Member of Jharkhand Legislative Assembly
- In office 2014–2019
- Preceded by: Ravindra Kumar Rai
- Succeeded by: Babulal Marandi
- Constituency: Dhanwar

Jharkhand state committee member of CPIML(L)
- Incumbent
- Assumed office 1996

Personal details
- Born: Vishniteacher, Giridih, Jharkhand, India
- Party: Communist Party of India (Marxist–Leninist) Liberation
- Education: 10th pass matric pass from Bihar School Examination Board, Patna in 1986
- Occupation: Agriculturist Social Worker
- Profession: Politician

= Raj Kumar Yadav (politician) =

Indian politician

Raj Kumar Yadav (born 1971) is an Indian politician from Jharkhand. He was elected from Dhanwar Assembly constituency representing Communist Party of India (Marxist–Leninist) Liberation in the 2014 Jharkhand Legislative Assembly election.

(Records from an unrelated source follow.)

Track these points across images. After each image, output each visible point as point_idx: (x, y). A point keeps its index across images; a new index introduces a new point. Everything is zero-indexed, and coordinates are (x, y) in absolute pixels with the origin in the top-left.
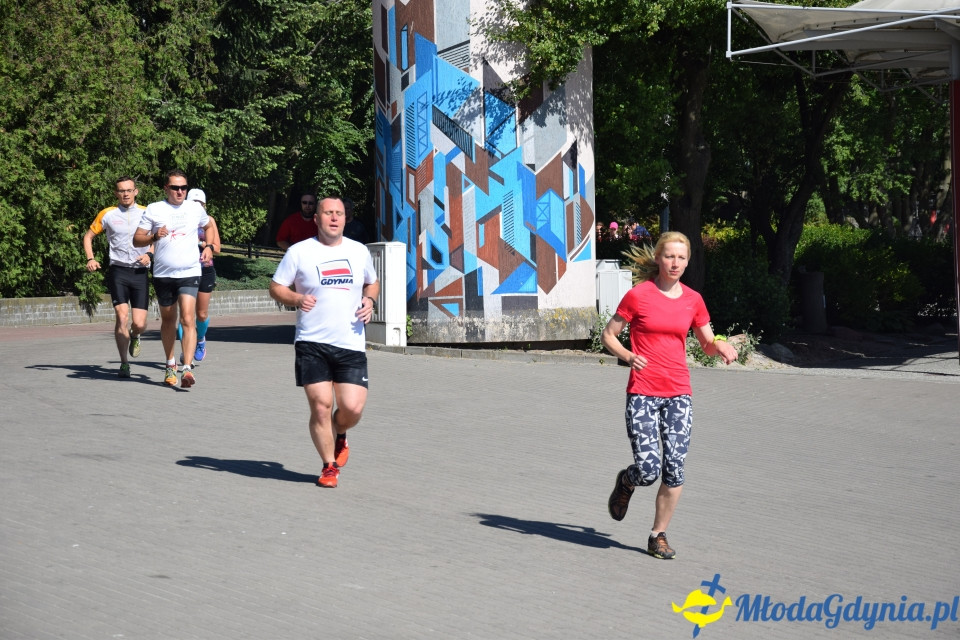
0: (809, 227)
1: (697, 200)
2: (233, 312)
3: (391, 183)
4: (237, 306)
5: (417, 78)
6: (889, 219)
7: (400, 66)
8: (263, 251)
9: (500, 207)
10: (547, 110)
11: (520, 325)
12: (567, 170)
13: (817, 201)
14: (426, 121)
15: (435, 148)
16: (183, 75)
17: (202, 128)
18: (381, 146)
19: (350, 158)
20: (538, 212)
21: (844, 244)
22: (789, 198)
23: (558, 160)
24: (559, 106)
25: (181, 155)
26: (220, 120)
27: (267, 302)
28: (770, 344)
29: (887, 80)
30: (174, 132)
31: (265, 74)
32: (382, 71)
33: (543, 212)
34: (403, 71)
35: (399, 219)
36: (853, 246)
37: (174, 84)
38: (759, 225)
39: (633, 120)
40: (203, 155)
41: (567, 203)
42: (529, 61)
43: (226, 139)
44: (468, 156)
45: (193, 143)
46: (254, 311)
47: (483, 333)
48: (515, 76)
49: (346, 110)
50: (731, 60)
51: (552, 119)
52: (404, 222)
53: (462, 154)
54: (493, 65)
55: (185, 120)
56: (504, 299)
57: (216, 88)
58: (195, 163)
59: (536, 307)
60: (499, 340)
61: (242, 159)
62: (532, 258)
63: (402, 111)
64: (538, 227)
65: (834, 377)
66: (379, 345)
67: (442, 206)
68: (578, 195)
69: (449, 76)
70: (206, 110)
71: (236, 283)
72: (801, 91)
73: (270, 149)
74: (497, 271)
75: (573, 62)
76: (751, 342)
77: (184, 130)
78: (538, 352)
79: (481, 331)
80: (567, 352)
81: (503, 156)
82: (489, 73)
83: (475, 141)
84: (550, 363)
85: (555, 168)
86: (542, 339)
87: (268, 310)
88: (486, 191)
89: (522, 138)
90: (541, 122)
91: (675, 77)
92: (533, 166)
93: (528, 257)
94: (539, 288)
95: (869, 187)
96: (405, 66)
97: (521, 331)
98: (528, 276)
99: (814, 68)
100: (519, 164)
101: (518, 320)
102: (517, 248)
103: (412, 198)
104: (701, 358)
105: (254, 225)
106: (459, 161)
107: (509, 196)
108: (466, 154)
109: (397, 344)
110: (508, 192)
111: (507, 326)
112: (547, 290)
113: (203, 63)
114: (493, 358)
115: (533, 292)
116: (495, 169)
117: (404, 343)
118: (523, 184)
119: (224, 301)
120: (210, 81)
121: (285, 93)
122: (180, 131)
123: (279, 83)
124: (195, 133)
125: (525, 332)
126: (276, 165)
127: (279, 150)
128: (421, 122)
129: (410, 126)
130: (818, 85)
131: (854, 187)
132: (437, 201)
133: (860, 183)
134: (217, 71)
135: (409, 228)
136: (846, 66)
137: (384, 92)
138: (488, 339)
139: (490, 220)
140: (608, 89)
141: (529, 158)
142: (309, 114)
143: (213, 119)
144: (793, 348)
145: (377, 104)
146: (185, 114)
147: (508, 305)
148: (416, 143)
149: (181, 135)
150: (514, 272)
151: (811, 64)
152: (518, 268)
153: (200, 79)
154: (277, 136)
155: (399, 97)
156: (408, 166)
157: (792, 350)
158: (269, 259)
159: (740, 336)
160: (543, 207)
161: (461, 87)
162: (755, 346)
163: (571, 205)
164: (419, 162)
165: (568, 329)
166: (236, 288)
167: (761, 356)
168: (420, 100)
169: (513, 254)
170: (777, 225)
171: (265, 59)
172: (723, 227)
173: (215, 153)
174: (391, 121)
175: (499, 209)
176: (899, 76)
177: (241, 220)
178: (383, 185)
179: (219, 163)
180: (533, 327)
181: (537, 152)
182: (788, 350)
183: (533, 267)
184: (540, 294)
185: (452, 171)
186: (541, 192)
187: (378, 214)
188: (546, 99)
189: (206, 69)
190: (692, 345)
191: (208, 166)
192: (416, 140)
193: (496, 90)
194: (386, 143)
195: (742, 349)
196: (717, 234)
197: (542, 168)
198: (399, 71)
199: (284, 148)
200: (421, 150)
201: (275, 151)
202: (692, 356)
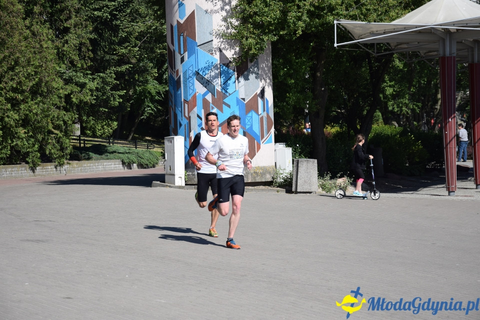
0: (374, 126)
1: (322, 114)
2: (102, 170)
3: (176, 108)
4: (104, 168)
5: (188, 58)
6: (412, 122)
7: (180, 53)
8: (116, 141)
10: (249, 72)
12: (260, 100)
13: (378, 114)
14: (193, 79)
15: (197, 91)
16: (77, 58)
17: (86, 83)
18: (172, 92)
19: (157, 98)
20: (247, 121)
21: (391, 134)
22: (365, 113)
23: (256, 96)
24: (255, 70)
25: (75, 96)
26: (94, 79)
27: (118, 166)
29: (409, 56)
30: (73, 86)
31: (116, 58)
32: (171, 55)
33: (249, 121)
34: (181, 55)
35: (181, 125)
36: (395, 135)
37: (72, 62)
38: (352, 126)
39: (291, 76)
40: (86, 96)
41: (260, 116)
42: (242, 49)
43: (97, 88)
44: (213, 95)
45: (81, 91)
46: (112, 170)
48: (235, 56)
49: (155, 74)
50: (337, 48)
51: (252, 77)
52: (183, 127)
53: (210, 94)
54: (224, 51)
55: (77, 80)
57: (92, 64)
58: (83, 100)
61: (104, 97)
63: (181, 74)
64: (247, 128)
65: (388, 197)
66: (172, 185)
67: (201, 119)
68: (265, 112)
69: (203, 58)
70: (87, 74)
71: (103, 156)
72: (370, 63)
73: (118, 93)
75: (261, 49)
76: (349, 181)
77: (77, 84)
78: (248, 187)
80: (262, 187)
81: (230, 94)
82: (222, 56)
83: (216, 88)
84: (254, 192)
85: (254, 100)
86: (249, 181)
87: (119, 169)
88: (222, 111)
89: (238, 86)
90: (247, 79)
91: (311, 56)
92: (244, 99)
95: (402, 107)
96: (182, 53)
99: (376, 51)
100: (237, 98)
103: (187, 115)
104: (325, 189)
105: (111, 129)
106: (209, 97)
109: (180, 185)
110: (232, 111)
113: (86, 52)
116: (226, 100)
117: (184, 184)
118: (239, 107)
119: (98, 166)
120: (89, 61)
121: (124, 65)
122: (75, 85)
123: (122, 61)
124: (82, 86)
126: (121, 100)
127: (123, 93)
128: (190, 79)
129: (185, 81)
130: (378, 59)
131: (395, 106)
132: (198, 116)
133: (398, 105)
134: (92, 56)
135: (185, 129)
136: (390, 50)
137: (172, 65)
139: (224, 125)
140: (278, 61)
141: (242, 95)
142: (137, 76)
143: (90, 78)
144: (368, 184)
145: (169, 71)
146: (77, 77)
148: (188, 89)
149: (76, 86)
151: (374, 49)
153: (84, 60)
154: (122, 86)
155: (180, 67)
156: (184, 100)
158: (119, 145)
159: (343, 178)
160: (249, 118)
162: (351, 183)
163: (262, 117)
164: (190, 98)
165: (262, 176)
166: (103, 159)
168: (190, 68)
170: (360, 126)
171: (115, 50)
172: (334, 127)
173: (92, 95)
174: (176, 79)
176: (415, 55)
177: (105, 127)
178: (173, 109)
179: (94, 99)
181: (246, 92)
182: (366, 185)
185: (206, 103)
186: (248, 111)
187: (171, 123)
188: (249, 67)
189: (87, 55)
190: (321, 183)
191: (89, 101)
192: (188, 88)
193: (226, 63)
194: (174, 89)
195: (344, 184)
196: (331, 130)
197: (248, 100)
198: (179, 55)
199: (125, 91)
200: (191, 92)
201: (120, 93)
202: (321, 188)
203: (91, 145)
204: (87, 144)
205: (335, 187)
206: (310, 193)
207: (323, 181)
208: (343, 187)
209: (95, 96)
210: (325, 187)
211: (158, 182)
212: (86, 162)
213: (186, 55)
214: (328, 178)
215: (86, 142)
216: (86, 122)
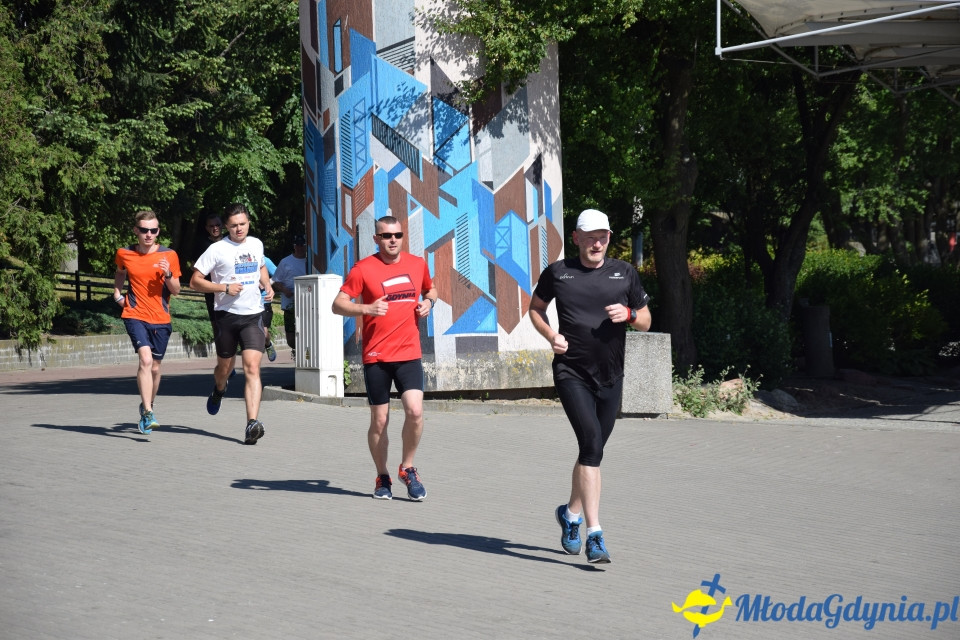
0: (810, 253)
1: (683, 222)
3: (323, 205)
5: (353, 82)
6: (901, 243)
7: (332, 68)
9: (453, 231)
10: (503, 118)
11: (478, 371)
12: (530, 187)
14: (364, 132)
15: (375, 163)
16: (70, 79)
17: (94, 143)
18: (314, 165)
20: (497, 237)
21: (852, 273)
22: (787, 221)
23: (520, 177)
24: (519, 112)
25: (69, 174)
26: (115, 133)
27: (173, 347)
28: (770, 390)
30: (62, 148)
31: (166, 78)
32: (312, 73)
33: (502, 237)
34: (336, 73)
35: (334, 247)
36: (862, 275)
37: (59, 90)
38: (753, 250)
39: (607, 128)
40: (95, 175)
41: (531, 227)
42: (484, 58)
43: (122, 154)
44: (415, 173)
45: (84, 160)
47: (434, 380)
48: (467, 77)
49: (265, 120)
50: (722, 58)
51: (510, 128)
52: (339, 252)
53: (407, 171)
54: (440, 64)
55: (74, 133)
56: (458, 339)
57: (109, 95)
58: (86, 184)
59: (496, 349)
60: (453, 388)
61: (142, 178)
62: (491, 292)
63: (336, 121)
64: (498, 256)
65: (847, 428)
66: (312, 396)
68: (544, 217)
69: (390, 81)
72: (801, 94)
73: (175, 166)
74: (450, 308)
75: (533, 60)
76: (749, 388)
77: (75, 145)
78: (499, 402)
79: (432, 379)
80: (533, 402)
81: (456, 172)
82: (437, 75)
83: (423, 155)
84: (514, 415)
85: (516, 185)
86: (503, 386)
87: (175, 356)
88: (436, 213)
89: (477, 151)
90: (497, 133)
91: (656, 79)
92: (490, 184)
93: (486, 291)
94: (499, 326)
95: (877, 204)
96: (338, 68)
97: (479, 378)
98: (486, 313)
99: (817, 66)
100: (474, 182)
101: (475, 364)
102: (473, 279)
103: (349, 222)
104: (689, 407)
106: (404, 179)
107: (463, 220)
108: (412, 170)
109: (333, 395)
110: (462, 214)
111: (462, 372)
112: (509, 330)
113: (94, 64)
114: (447, 409)
115: (492, 332)
116: (447, 187)
117: (341, 394)
118: (479, 204)
119: (123, 347)
120: (102, 87)
121: (192, 101)
122: (67, 146)
123: (185, 88)
124: (86, 148)
125: (483, 378)
126: (183, 185)
127: (187, 167)
128: (358, 133)
129: (346, 139)
130: (822, 87)
131: (861, 204)
133: (867, 200)
134: (111, 75)
135: (346, 258)
136: (853, 64)
137: (313, 98)
138: (440, 388)
139: (441, 248)
140: (576, 92)
141: (485, 174)
142: (221, 126)
143: (106, 130)
144: (796, 395)
145: (306, 113)
146: (73, 126)
147: (463, 347)
148: (353, 158)
149: (69, 150)
150: (469, 309)
151: (813, 62)
152: (475, 304)
153: (90, 84)
154: (183, 151)
155: (333, 105)
156: (343, 185)
157: (795, 397)
159: (735, 381)
160: (503, 232)
161: (401, 93)
162: (754, 393)
163: (534, 232)
164: (356, 180)
165: (534, 374)
167: (760, 405)
168: (358, 107)
169: (469, 287)
170: (776, 251)
171: (168, 60)
172: (712, 253)
173: (110, 173)
174: (323, 133)
175: (451, 235)
178: (314, 208)
179: (115, 183)
180: (493, 373)
181: (495, 167)
182: (790, 396)
183: (492, 302)
184: (501, 333)
185: (396, 192)
186: (500, 214)
187: (309, 242)
188: (503, 105)
189: (98, 73)
190: (679, 392)
191: (102, 187)
192: (353, 155)
193: (445, 94)
194: (317, 158)
195: (737, 396)
196: (703, 262)
197: (501, 186)
198: (331, 74)
199: (192, 164)
200: (359, 168)
201: (182, 168)
202: (679, 405)
203: (105, 296)
204: (95, 293)
205: (716, 402)
206: (653, 416)
207: (684, 387)
208: (736, 403)
209: (119, 174)
210: (690, 401)
211: (279, 389)
212: (95, 337)
213: (348, 72)
214: (697, 378)
215: (93, 289)
216: (95, 240)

== Early life and education ==
Yadav is from Vishniteacher, Dhanwar, Giridih District, Jharkhand. He is the son of Pritam Mehta. He passed Class 10 in 1986 and later discontinued his education.

== Career ==
Yadav first contested as an MLA in the 2005 Jharkhand Legislative Assembly election but lost to Ravindra Kumar Ray of BJP by a narrow margin of 3,334 votes. Later, he also contested the 2019 Jharkhand Legislative Assembly election but lost to former chief minister of Jharkhand Babulal Marandi. However, he won the 2014 Jharkhand Legislative Assembly election representing CPI (Marxist Leninist) Liberation.